Greg Orton

No. 67
- Position: Offensive guard

Personal information
- Born: August 9, 1962 (age 63) Nebraska City, Nebraska, U.S.
- Listed height: 6 ft 1 in (1.85 m)
- Listed weight: 265 lb (120 kg)

Career information
- High school: Nebraska City
- College: Nebraska (1980–1984)
- NFL draft: 1985: undrafted

Career history
- Detroit Lions (1987); Detroit Drive (1988–1990);

Awards and highlights
- 3× ArenaBowl champion (1988, 1989, 1990); Second-team All-Arena (1990);
- Stats at Pro Football Reference
- Stats at ArenaFan.com

= Greg Orton (offensive lineman) =

American football player (born 1962)

Gregory Jay Orton (born August 9, 1962) is an American former professional football offensive lineman who played one season with the Detroit Lions of the National Football League (NFL). He played college football at the University of Nebraska–Lincoln. Orton was also a member of the Detroit Drive of the Arena Football League (AFL). He was named second-team All-Arena in 1990.

==Early life==
Gregory Jay Orton was born on August 9, 1962, in Nebraska City, Nebraska. He attended Nebraska City High School in Nebraska City.

==College career==
Orton turned down offers from Northwest Missouri State and Peru State to instead join the Nebraska Cornhuskers of the University of Nebraska–Lincoln as a walk-on in 1980. He did not earn a scholarship until 1983, and was a two-year letterman from 1983 to 1984. On October 15, 1983, he made his first career start in place of the injured senior offensive tackle John Sherlock; Orton had previously been a member of the scout team as an offensive guard due to an NCAA rule that prevented walk-ons from playing without scholarships. Nebraska was the No. 1 ranked team in the country at the time of Orton's first career start, and he had not played tackle since his senior year of high school. He was a starter at guard for the Cornhuckers in 1984 and earned Omaha World-Herald All-Big Eight honors.

==Professional career==
On September 23, 1987, Orton, who was an assistant coach at Peru State at the time, signed a contract to play for the Detroit Lions of the National Football League (NFL) during the 1987 NFL players strike. He started all three strike games for the Lions at guard. He was released on October 19, 1987, after the strike ended.

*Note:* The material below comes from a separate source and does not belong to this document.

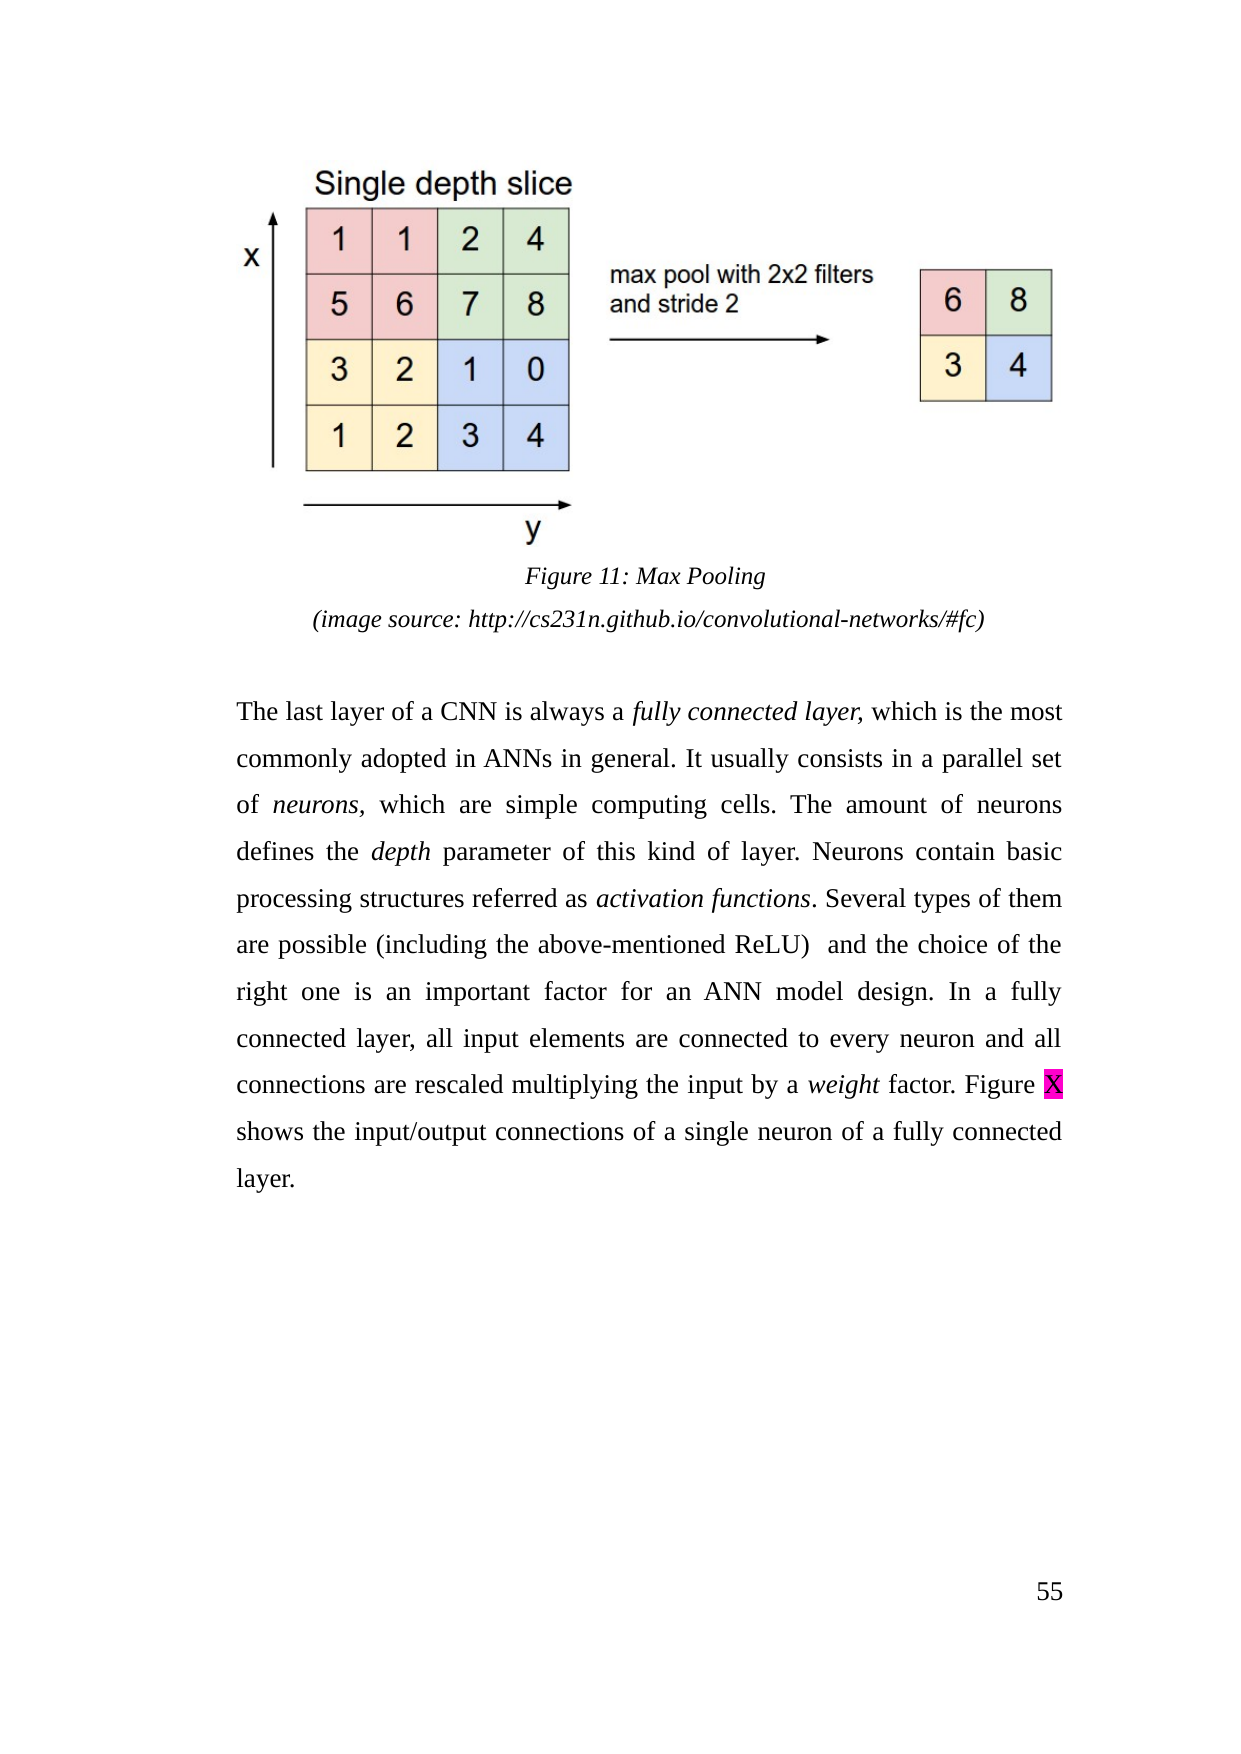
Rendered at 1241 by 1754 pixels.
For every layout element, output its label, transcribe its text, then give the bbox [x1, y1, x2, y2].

Orton played in ten games for the Detroit Drive of the Arena Football League (AFL) in 1988, recording 11 solo tackles, two assisted tackles, two pass breakups, and two catches for negative one yard and one touchdown. He was an offensive lineman/defensive lineman during his time in the AFL as the league played under ironman rules. The Drive finished the season with a 9–3 record and later advanced to ArenaBowl II, where they beat the Chicago Bruisers by a score of 24–13. Orton appeared in two games during the 1989 season and forced one fumble. The Drive went 3–1 and eventually advanced to ArenaBowl III, where they defeated the Pittsburgh Gladiators 39–26. He played in all eight games in 1990, totaling eight solo tackles, four assisted tackles, four sacks, and two forced fumbles. The Drive finished with a 6–2 record and made it to ArenaBowl IV, defeating the Dallas Texans by a score of 51–27. Orton was named second-team All-Arena for his performance during the 1990 season.

==Personal life==
Orton's brothers Steve and John both played football at Peru State.